Giu 13 2007
Regardez, s.v.p.
Fa sempre un grande piacere rivedere delle immagini di posti dove siamo stati, ci fa rivivere momenti e sensazioni di un passato prossimo o remoto che è rimasto nei nostri cuori. Stasera mi telefona mio figlio da Parigi. In genere ci sentiamo la domenica o il lunedì, giorni in cui lui è a riposo, perché in Francia quasi tutti i ristoranti alla domenica sono chiusi, e molti hanno un secondo giorno di chiusura imposto dalla legge sulle 35 ore settimanali. Mi sono un po’ allarmato, ma mi ha subito tranquillizzato: papà, sei su Internet? vai a vedere questo sito. Obbedisco e digito, e cosa ti trovo? Mia (quasi) nuora in uno spot del ristorante dove lavora, L’altro, e dove ha lavorato mio figlio. Cliccando poi su Cailloux trovo il ristorante dove lui ha mosso i suoi primi passi in cucina ed in terra francese, per finire con il Lei, il locale dove è rimasto fino all’anno scorso, prima di tornare all’esperienza della cucina francese. Tutti e tre i ristoranti - che appartengono ad un unico proprietario, parigino - fanno cucina italiana, con chef, cuochi, prodotti e vini rigorosamente italiani. Io ho cenato in tutti, e non posso che dir bene, non solo per motivi affettivi, ma proprio per la qualità della cucina. Come suggerimento per chi volesse andare da quelle parti, posso suggerire il Cailloux per l’ambiente giovanile, dove anche i "vecchietti" come me si trovano a loro agio, L’altro per una serata radical-chic e il Lei per l’atmosfera raffinata. Il Cailloux è nel 13°, dalle parti di Place d’Italie, per intenderci, in una via piena di ristoranti e bar traboccanti di giovani a cui piace fare le ore piccole in allegra compagnia. L’altro è a Saint Germain, a due passi dalle migliori boutiques, Tod’s compreso, mentre il Lei è vicino a Les Invalides e alla sua immensa Esplanade, zona di ambasciatori e politici. Più delle parole, valgono le immagini. Regardez.

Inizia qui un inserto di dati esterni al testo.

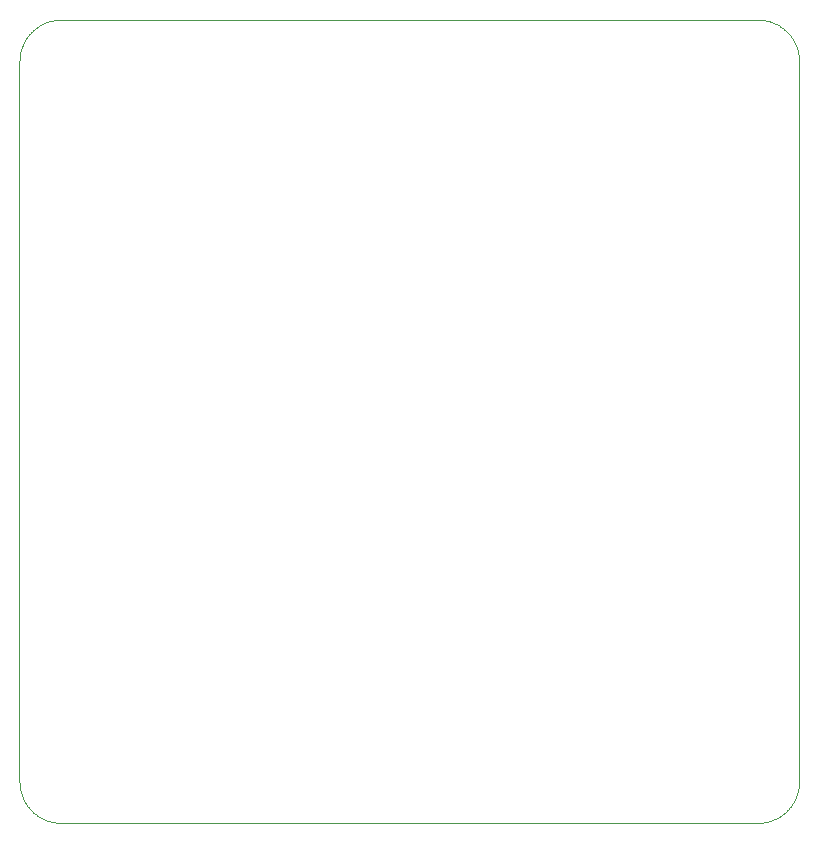
<source format=gbp>
G75*
%MOIN*%
%OFA0B0*%
%FSLAX25Y25*%
%IPPOS*%
%LPD*%
%AMOC8*
5,1,8,0,0,1.08239X$1,22.5*
%
%ADD10C,0.00000*%
D10*
X0024622Y0016411D02*
X0256906Y0016411D01*
X0256906Y0016410D02*
X0257239Y0016414D01*
X0257572Y0016426D01*
X0257904Y0016446D01*
X0258236Y0016474D01*
X0258567Y0016510D01*
X0258897Y0016555D01*
X0259226Y0016607D01*
X0259554Y0016667D01*
X0259880Y0016735D01*
X0260204Y0016810D01*
X0260526Y0016894D01*
X0260846Y0016985D01*
X0261164Y0017084D01*
X0261480Y0017191D01*
X0261792Y0017305D01*
X0262102Y0017427D01*
X0262409Y0017557D01*
X0262713Y0017693D01*
X0263013Y0017837D01*
X0263310Y0017988D01*
X0263603Y0018147D01*
X0263892Y0018312D01*
X0264177Y0018484D01*
X0264458Y0018663D01*
X0264734Y0018849D01*
X0265006Y0019042D01*
X0265273Y0019241D01*
X0265535Y0019446D01*
X0265792Y0019658D01*
X0266044Y0019876D01*
X0266290Y0020099D01*
X0266531Y0020329D01*
X0266767Y0020565D01*
X0266997Y0020806D01*
X0267220Y0021052D01*
X0267438Y0021304D01*
X0267650Y0021561D01*
X0267855Y0021823D01*
X0268054Y0022090D01*
X0268247Y0022362D01*
X0268433Y0022638D01*
X0268612Y0022919D01*
X0268784Y0023204D01*
X0268949Y0023493D01*
X0269108Y0023786D01*
X0269259Y0024083D01*
X0269403Y0024383D01*
X0269539Y0024687D01*
X0269669Y0024994D01*
X0269791Y0025304D01*
X0269905Y0025616D01*
X0270012Y0025932D01*
X0270111Y0026250D01*
X0270202Y0026570D01*
X0270286Y0026892D01*
X0270361Y0027216D01*
X0270429Y0027542D01*
X0270489Y0027870D01*
X0270541Y0028199D01*
X0270586Y0028529D01*
X0270622Y0028860D01*
X0270650Y0029192D01*
X0270670Y0029524D01*
X0270682Y0029857D01*
X0270686Y0030190D01*
X0270685Y0030190D02*
X0270685Y0270348D01*
X0270686Y0270348D02*
X0270682Y0270681D01*
X0270670Y0271014D01*
X0270650Y0271346D01*
X0270622Y0271678D01*
X0270586Y0272009D01*
X0270541Y0272339D01*
X0270489Y0272668D01*
X0270429Y0272996D01*
X0270361Y0273322D01*
X0270286Y0273646D01*
X0270202Y0273968D01*
X0270111Y0274288D01*
X0270012Y0274606D01*
X0269905Y0274922D01*
X0269791Y0275234D01*
X0269669Y0275544D01*
X0269539Y0275851D01*
X0269403Y0276155D01*
X0269259Y0276455D01*
X0269108Y0276752D01*
X0268949Y0277045D01*
X0268784Y0277334D01*
X0268612Y0277619D01*
X0268433Y0277900D01*
X0268247Y0278176D01*
X0268054Y0278448D01*
X0267855Y0278715D01*
X0267650Y0278977D01*
X0267438Y0279234D01*
X0267220Y0279486D01*
X0266997Y0279732D01*
X0266767Y0279973D01*
X0266531Y0280209D01*
X0266290Y0280439D01*
X0266044Y0280662D01*
X0265792Y0280880D01*
X0265535Y0281092D01*
X0265273Y0281297D01*
X0265006Y0281496D01*
X0264734Y0281689D01*
X0264458Y0281875D01*
X0264177Y0282054D01*
X0263892Y0282226D01*
X0263603Y0282391D01*
X0263310Y0282550D01*
X0263013Y0282701D01*
X0262713Y0282845D01*
X0262409Y0282981D01*
X0262102Y0283111D01*
X0261792Y0283233D01*
X0261480Y0283347D01*
X0261164Y0283454D01*
X0260846Y0283553D01*
X0260526Y0283644D01*
X0260204Y0283728D01*
X0259880Y0283803D01*
X0259554Y0283871D01*
X0259226Y0283931D01*
X0258897Y0283983D01*
X0258567Y0284028D01*
X0258236Y0284064D01*
X0257904Y0284092D01*
X0257572Y0284112D01*
X0257239Y0284124D01*
X0256906Y0284128D01*
X0256906Y0284127D02*
X0024622Y0284127D01*
X0024622Y0284128D02*
X0024289Y0284124D01*
X0023956Y0284112D01*
X0023624Y0284092D01*
X0023292Y0284064D01*
X0022961Y0284028D01*
X0022631Y0283983D01*
X0022302Y0283931D01*
X0021974Y0283871D01*
X0021648Y0283803D01*
X0021324Y0283728D01*
X0021002Y0283644D01*
X0020682Y0283553D01*
X0020364Y0283454D01*
X0020048Y0283347D01*
X0019736Y0283233D01*
X0019426Y0283111D01*
X0019119Y0282981D01*
X0018815Y0282845D01*
X0018515Y0282701D01*
X0018218Y0282550D01*
X0017925Y0282391D01*
X0017636Y0282226D01*
X0017351Y0282054D01*
X0017070Y0281875D01*
X0016794Y0281689D01*
X0016522Y0281496D01*
X0016255Y0281297D01*
X0015993Y0281092D01*
X0015736Y0280880D01*
X0015484Y0280662D01*
X0015238Y0280439D01*
X0014997Y0280209D01*
X0014761Y0279973D01*
X0014531Y0279732D01*
X0014308Y0279486D01*
X0014090Y0279234D01*
X0013878Y0278977D01*
X0013673Y0278715D01*
X0013474Y0278448D01*
X0013281Y0278176D01*
X0013095Y0277900D01*
X0012916Y0277619D01*
X0012744Y0277334D01*
X0012579Y0277045D01*
X0012420Y0276752D01*
X0012269Y0276455D01*
X0012125Y0276155D01*
X0011989Y0275851D01*
X0011859Y0275544D01*
X0011737Y0275234D01*
X0011623Y0274922D01*
X0011516Y0274606D01*
X0011417Y0274288D01*
X0011326Y0273968D01*
X0011242Y0273646D01*
X0011167Y0273322D01*
X0011099Y0272996D01*
X0011039Y0272668D01*
X0010987Y0272339D01*
X0010942Y0272009D01*
X0010906Y0271678D01*
X0010878Y0271346D01*
X0010858Y0271014D01*
X0010846Y0270681D01*
X0010842Y0270348D01*
X0010843Y0270348D02*
X0010843Y0030190D01*
X0010842Y0030190D02*
X0010846Y0029857D01*
X0010858Y0029524D01*
X0010878Y0029192D01*
X0010906Y0028860D01*
X0010942Y0028529D01*
X0010987Y0028199D01*
X0011039Y0027870D01*
X0011099Y0027542D01*
X0011167Y0027216D01*
X0011242Y0026892D01*
X0011326Y0026570D01*
X0011417Y0026250D01*
X0011516Y0025932D01*
X0011623Y0025616D01*
X0011737Y0025304D01*
X0011859Y0024994D01*
X0011989Y0024687D01*
X0012125Y0024383D01*
X0012269Y0024083D01*
X0012420Y0023786D01*
X0012579Y0023493D01*
X0012744Y0023204D01*
X0012916Y0022919D01*
X0013095Y0022638D01*
X0013281Y0022362D01*
X0013474Y0022090D01*
X0013673Y0021823D01*
X0013878Y0021561D01*
X0014090Y0021304D01*
X0014308Y0021052D01*
X0014531Y0020806D01*
X0014761Y0020565D01*
X0014997Y0020329D01*
X0015238Y0020099D01*
X0015484Y0019876D01*
X0015736Y0019658D01*
X0015993Y0019446D01*
X0016255Y0019241D01*
X0016522Y0019042D01*
X0016794Y0018849D01*
X0017070Y0018663D01*
X0017351Y0018484D01*
X0017636Y0018312D01*
X0017925Y0018147D01*
X0018218Y0017988D01*
X0018515Y0017837D01*
X0018815Y0017693D01*
X0019119Y0017557D01*
X0019426Y0017427D01*
X0019736Y0017305D01*
X0020048Y0017191D01*
X0020364Y0017084D01*
X0020682Y0016985D01*
X0021002Y0016894D01*
X0021324Y0016810D01*
X0021648Y0016735D01*
X0021974Y0016667D01*
X0022302Y0016607D01*
X0022631Y0016555D01*
X0022961Y0016510D01*
X0023292Y0016474D01*
X0023624Y0016446D01*
X0023956Y0016426D01*
X0024289Y0016414D01*
X0024622Y0016410D01*
M02*

</source>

Wow perciò hai una quasi nuora famosa!!!E un bravo figlio…Cuore di papà :)
Ammazza che gnocca tua nuora!
Very trendy lo spot!
Complimenti al figliuolo.
E la prossima volta che vad a Paris, vado a nome tuo!
Riferirò al figliolo.
Tra parentesi, la fanciulla era pure incavolata perchè non aveva potuto andare dal parrucchiere prima delle riprese. Se prenotate al L’altro, vi risponderà direttamente Marzia che è la direttrice del ristorante.
dille che ha comunque fatto un’ottima impressione al di qua delle alpi :)
E i prezzi? A Parigi l’unica cosa che sono riuscita a mangiare è quella baguette che vendono per strada. Va bé che ci sono stata parecchio tempo fa e il mio portafoglio risentiva ancora dei postumi dell’indipendenza, ma mi ricordo che, avendo ripeigato su cheesburger, sono uscita a gambe levate dal Planet Hollywood scioccata: un panino 18 mila lire!!!!
Beh, i prezzi sono rapportati… al profitto che il proprietario vuole realizzare.
Scherzi a parte, mi pare che dappertutto a Parigi i prezzi non siano proprio popolari. Per fare un esempio, un ticket nostro non supera gli 8,11 €; al L’Altro - che citavo - il ticket è di 17 €, ma bisogna dire che gli stipendi sono in proporzione.
Un posto, che è aperto anche la domenica, dove si mangia senza avvelenarsi e con modica cifra è il self-service a Les Halles, gli ex magazzini generali. Ricordo con piacere un riso con i gamberetti: non l’aveva fatto Ducasse, ma era comunque gradevole.